Questa situazione è la risultante di due forze distinte ma non contrapposte e, anzi, spesso orientate verso la stessa direzione:
- Internet: è un dato di fatto che senza la crescita nella tecnologia e nei contenuti di Internet e la sua evoluzione verso una sempre maggiore sicurezza e affidabilità non si sarebbe mai pensato di comprare neanche uno spillo da un sito Web, figuriamoci lotti di azioni del controvalore, talvolta, superiore al miliardo. Discesa vertiginosa nei prezzi dei computer, abbonamenti regalati o addirittura pagati (da parte del provider…), modem dal costo di una cena in pizzeria sono inoltre politiche – magari non sostenibili nel medio-lungo periodo – che hanno portato ad un vero e proprio “boom” di accessi, di cui si prevede una crescita ancora più veloce nei prossimi anni (non dimentichiamo che l’Italia, con il suo 3% scarso di famiglie collegate, è tra gli ultimi posti nella classifica dei paesi industrializzati per tasso di penetrazione della Rete). La cultura di Internet ha inoltre spinto sempre maggiori utilizzatori a cambiare radicalmente le proprie abitudini: trascorrere pomeriggi o nottate di fronte ad un computer connesso è sempre più frequente, non solo tra i giovani, mentre nel contempo è cambiato l’atteggiamento stesso nei confronti delle informazioni e del loro valore.

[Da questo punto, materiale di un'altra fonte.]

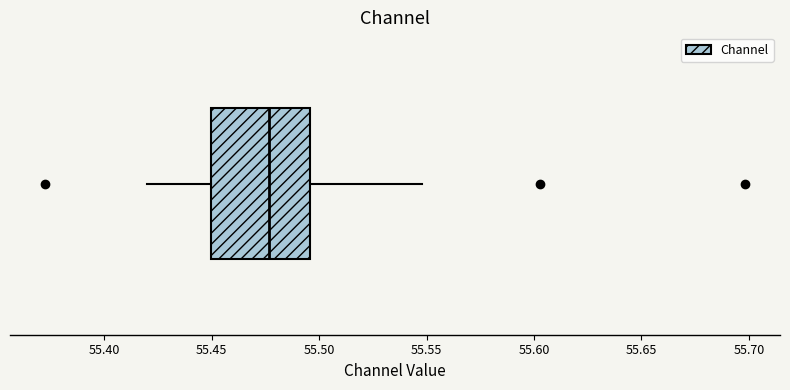

Read this box plot against the x-axis: the position of the median line, the range covered by the box, and the ends of both whiskers. The values are not printed on the chart, so give them approximately, as read against the axis.

median 55.475, box 55.450 to 55.495, whiskers 55.420 to 55.550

- Finanza Personale: sono davvero finiti i tempi in cui l’investitore italiano si poteva trastullare con guadagni in conto capitale a due cifre – anche se poi l’inflazione gli mangiava quasi tutto – e la borsa era una giungla misteriosa abitata solo da scaltri speculatori e Grandi Famiglie: adesso un semplice conto corrente (non a caso collegato di solito ad un offerta di trading online) rende più dei Titoli di Stato e “l’investimento sicuro” a rendimento garantito e rischio pressoché nullo è ormai solo un ricordo sbiadito per nostalgici dei BOT e della “old economy”. Anche il ruolo del broker, un tempo custode di arcane conoscenze, subisce gli effetti di questa rivoluzione: la gestione “fai-da-te” del patrimonio personale ha spiazzato – per ora – i “vecchi” gestori di portafoglio, che restano per lo più a guardare alla finestra leccandosi le ferite di una battaglia già persa in partenza.